SOURCE DOCUMENT:
Content starts

RL frameworks, derived from one equation

Lesson 09 showed the loop has four roles and stacks two memory bills. This lesson asks the next question: what number is the framework actually trying to make bigger, and what stops it? Everything a SOTA RL framework does — colocated engines, streaming queues, async rollout, direct weight sync, repacking, speculative decode — is an answer to that one equation. We derive the equation first, then read the frameworks off it.

The target is not steps/second

A framework turns GPU-seconds into a policy update. The thing worth maximizing is useful, near-on-policy tokens per dollar — not raw throughput. Each word in that phrase is load-bearing: useful (the token survived filtering and was trained on), near-on-policy (it was generated by weights close to the ones being updated, or the gradient is biased), per dollar (the GPU is the cost). Hold those three words; the rest of the lesson is what happens when one of them becomes the wall.

Content ends

JOB ITEM A:
Reproduce the lesson on RL frameworks starting with "The target is" and going on through "becomes the wall.", switching "throughput" to "output rate".
The records have no connection to the lesson on RL frameworks.

(Transcribed page contents)
Content starts

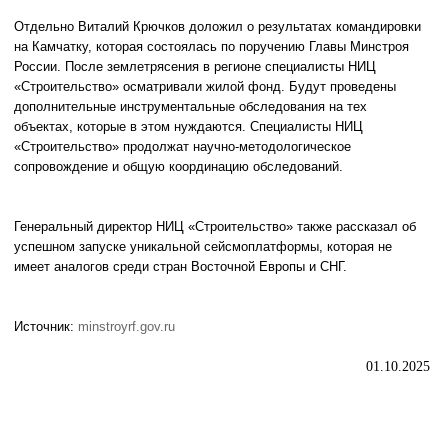
Отдельно Виталий Крючков доложил о результатах командировки
на Камчатку, которая состоялась по поручению Главы Минстроя
России. После землетрясения в регионе специалисты НИЦ
«Строительство» осматривали жилой фонд. Будут проведены
дополнительные инструментальные обследования на тех
объектах, которые в этом нуждаются. Специалисты НИЦ
«Строительство» продолжат научно-методологическое
сопровождение и общую координацию обследований.
Генеральный директор НИЦ «Строительство» также рассказал об
успешном запуске уникальной сейсмоплатформы, которая не
имеет аналогов среди стран Восточной Европы и СНГ.
Источник:
minstroyrf.gov.ru
01.10.2025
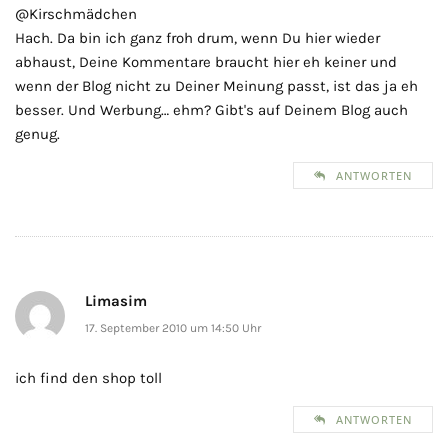
@Kirschmädchen
Hach. Da bin ich ganz froh drum, wenn Du hier wieder
abhaust, Deine Kommentare braucht hier eh keiner und
wenn der Blog nicht zu Deiner Meinung passt, ist das ja eh
besser. Und Werbung… ehm? Gibt's auf Deinem Blog auch
genug.
ANTWORTEN
Limasim
17. September 2010 um 14:50 Uhr
ich find den shop toll
ANTWORTEN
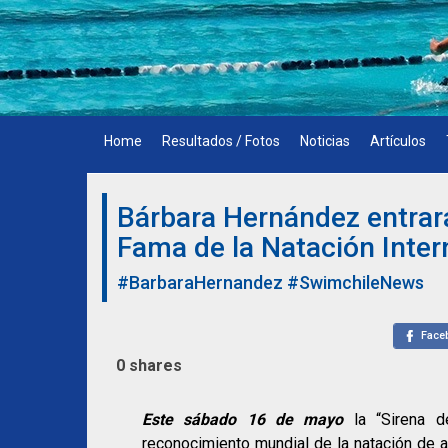
Skip
to
content
Home
Resultados / Fotos
Noticias
Artículos
Bárbara Hernández entrará
Fama de la Natación Inter
#BarbaraHernandez
#SwimchileNews
Face
0
shares
Este sábado 16 de mayo
la “Sirena d
reconocimiento mundial de la natación de a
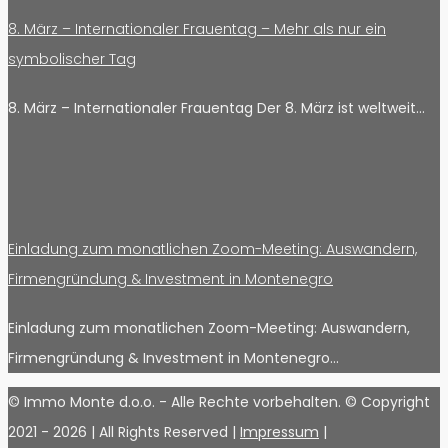
8. März – Internationaler Frauentag – Mehr als nur ein
symbolischer Tag
8. März – Internationaler Frauentag Der 8. März ist weltweit…
Einladung zum monatlichen Zoom-Meeting: Auswandern,
Firmengründung & Investment in Montenegro
Einladung zum monatlichen Zoom-Meeting: Auswandern,
Firmengründung & Investment in Montenegro…
© Immo Monte d.o.o. - Alle Rechte vorbehalten. © Copyright
2021 -
2026 | All Rights Reserved |
Impressum
|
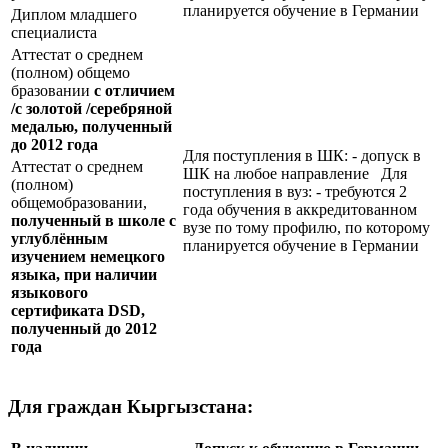
планируется обучение в Германии
Диплом младшего
специалиста
Аттестат о среднем
(полном) общемо
бразовании
с отличием
/с золотой /серебряной
медалью, полученный
до 2012 года
Для поступления в ШК: - допуск в
Аттестат о среднем
ШК на любое направление Для
(полном)
поступления в вуз: - требуются 2
общемобразовании,
года обучения в аккредитованном
полученный в школе с
вузе по тому профилю, по которому
углублённым
планируется обучение в Германии
изучением немецкого
языка, при наличии
языкового
сертификата
DSD
,
полученный до 2012
года
Для граждан Кыргызстана:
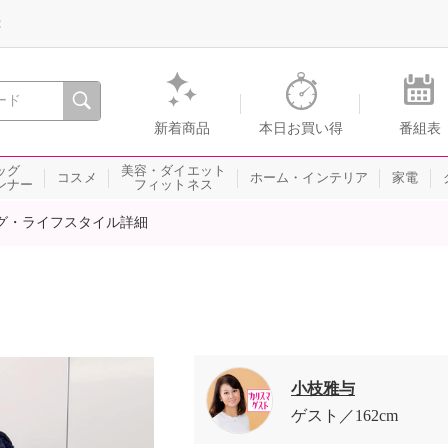
録
、瞬間を。通販・テレビショッピングのショップチャンネル
新着商品
本日お買い得
番組表
ッグ
美容・ダイエット
コスメ
ホーム・インテリア
家電
ンナー
フィットネス
グ・ライフスタイル詳細
小枝雅与
ゲスト
162cm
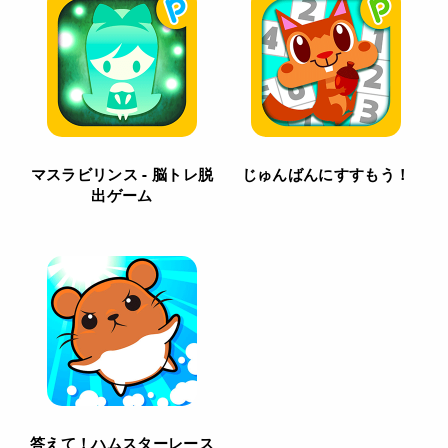
マスラビリンス - 脳トレ脱
じゅんばんにすすもう！
出ゲーム
答えて！ハムスターレース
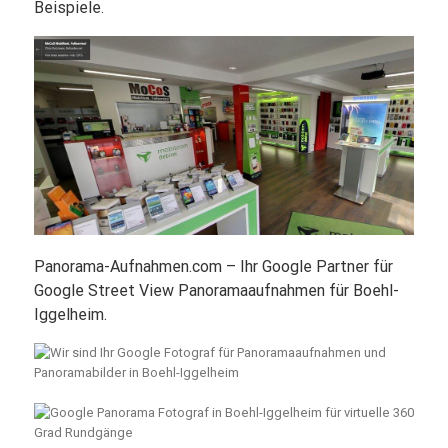
Beispiele.
Panorama-Aufnahmen.com – Ihr Google Partner für
Google Street View Panoramaaufnahmen für Boehl-
Iggelheim.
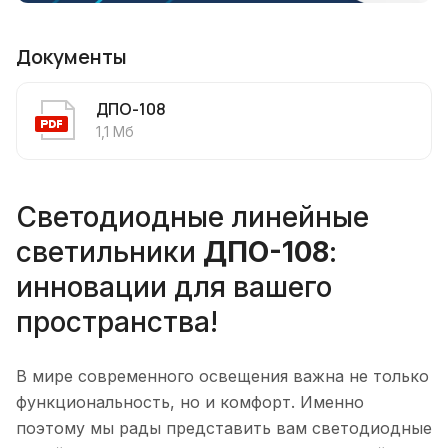
Документы
ДПО-108
1,1 Мб
Светодиодные линейные
светильники
ДПО-108
:
инновации для вашего
пространства!
В мире современного освещения важна не только
функциональность, но и комфорт. Именно
поэтому мы рады представить вам светодиодные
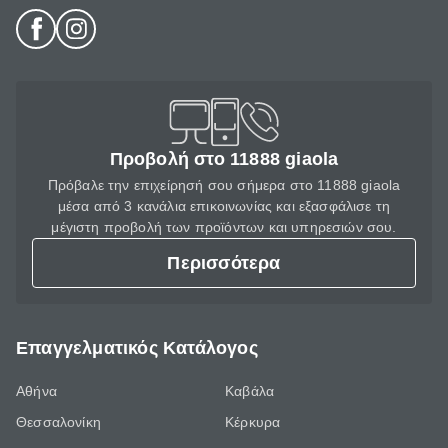
Προβολή στο 11888 giaola
Πρόβαλε την επιχείρησή σου σήμερα στο 11888 giaola
μέσα από 3 κανάλια επικοινωνίας και εξασφάλισε τη
μέγιστη προβολή των προϊόντων και υπηρεσιών σου.
Περισσότερα
Επαγγελματικός Κατάλογος
Αθήνα
Καβάλα
Θεσσαλονίκη
Κέρκυρα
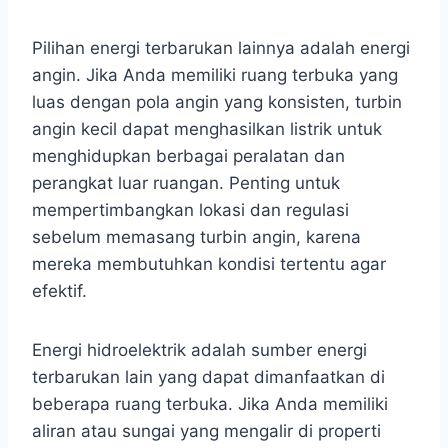
Pilihan energi terbarukan lainnya adalah energi
angin. Jika Anda memiliki ruang terbuka yang
luas dengan pola angin yang konsisten, turbin
angin kecil dapat menghasilkan listrik untuk
menghidupkan berbagai peralatan dan
perangkat luar ruangan. Penting untuk
mempertimbangkan lokasi dan regulasi
sebelum memasang turbin angin, karena
mereka membutuhkan kondisi tertentu agar
efektif.
Energi hidroelektrik adalah sumber energi
terbarukan lain yang dapat dimanfaatkan di
beberapa ruang terbuka. Jika Anda memiliki
aliran atau sungai yang mengalir di properti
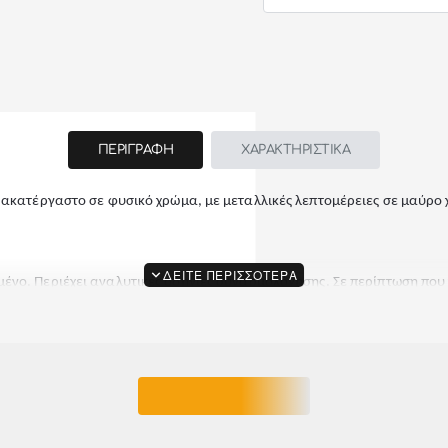
ΠΕΡΙΓΡΑΦΗ
ΧΑΡΑΚΤΗΡΙΣΤΙΚΑ
 ακατέργαστο σε φυσικό χρώμα, με μεταλλικές λεπτομέρειες σε μαύρο
μένο. Περιέχει αναλυτικές οδηγίες συναρμολόγησης. Σε περίπτωση που
ΕΙΔΑΤΕ ΠΡΟΣΦΑΤΑ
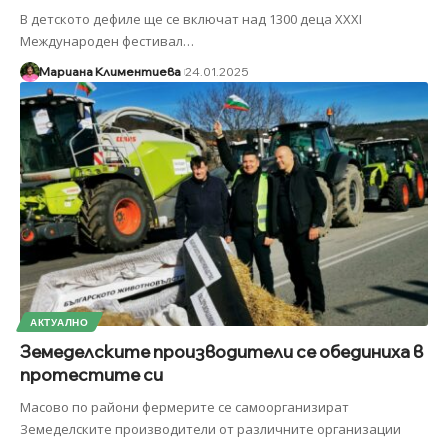
В детското дефиле ще се включат над 1300 деца XXXI
Международен фестивал
…
Мариана Климентиева
24.01.2025
АКТУАЛНО
Земеделските производители се обединиха в
протестите си
Масово по райони фермерите се самоорганизират
Земеделските производители от различните организации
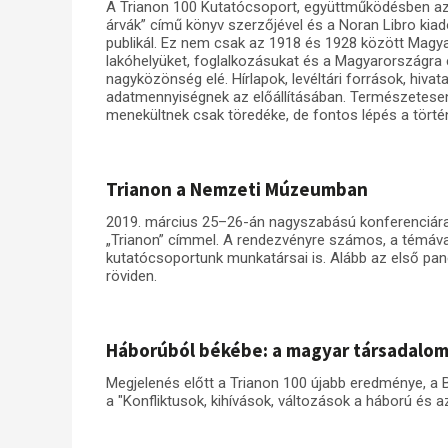
A Trianon 100 Kutatócsoport, együttműködésben az ad
árvák” című könyv szerzőjével és a Noran Libro kiadó
publikál. Ez nem csak az 1918 és 1928 között Magya
lakóhelyüket, foglalkozásukat és a Magyarországra 
nagyközönség elé. Hírlapok, levéltári források, hiva
adatmennyiségnek az előállításában. Természetesen
menekültnek csak töredéke, de fontos lépés a tört
Trianon a Nemzeti Múzeumban
2019. március 25–26-án nagyszabású konferenciár
„Trianon” címmel. A rendezvényre számos, a témával
kutatócsoportunk munkatársai is. Alább az első panel
röviden.
Háborúból békébe: a magyar társadalo
Megjelenés előtt a Trianon 100 újabb eredménye, a
a "Konfliktusok, kihívások, változások a háború és 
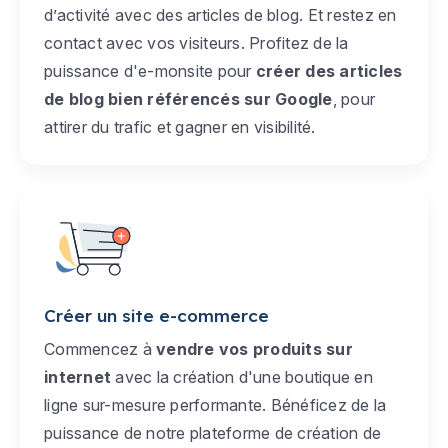
d’activité avec des articles de blog. Et restez en
contact avec vos visiteurs. Profitez de la
puissance d'e-monsite pour
créer des articles
de blog bien référencés sur Google
, pour
attirer du trafic et gagner en visibilité.
Créer un site e-commerce
Commencez à
vendre vos produits sur
internet
avec la création d'une boutique en
ligne sur-mesure performante. Bénéficez de la
puissance de notre plateforme de création de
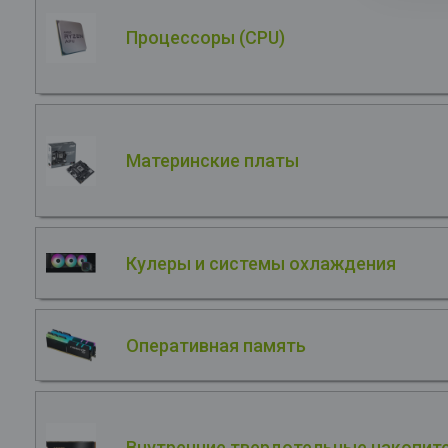
Процессоры (CPU)
Материнские платы
Кулеры и системы охлаждения
Оперативная память
Внутренние твердотельные накопите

Content ends

JOB ITEM B:
Rewrite the lines of the records, starting with the line with "Pilihan energi terbarukan" and going on through the line with "perangkat luar ruangan. Penting untuk", as a Markdown table with a Row column holding each line's number in order and a Text column holding the line, omitting blank lines.

TASK RESPONSE A:
The target is not steps/second

A framework turns GPU-seconds into a policy update. The thing worth maximizing is useful, near-on-policy tokens per dollar — not raw output rate. Each word in that phrase is load-bearing: useful (the token survived filtering and was trained on), near-on-policy (it was generated by weights close to the ones being updated, or the gradient is biased), per dollar (the GPU is the cost). Hold those three words; the rest of the lesson is what happens when one of them becomes the wall.

TASK RESPONSE B:
| Row | Text |
|---|---|
| 1 | Pilihan energi terbarukan lainnya adalah energi |
| 2 | angin. Jika Anda memiliki ruang terbuka yang |
| 3 | luas dengan pola angin yang konsisten, turbin |
| 4 | angin kecil dapat menghasilkan listrik untuk |
| 5 | menghidupkan berbagai peralatan dan |
| 6 | perangkat luar ruangan. Penting untuk |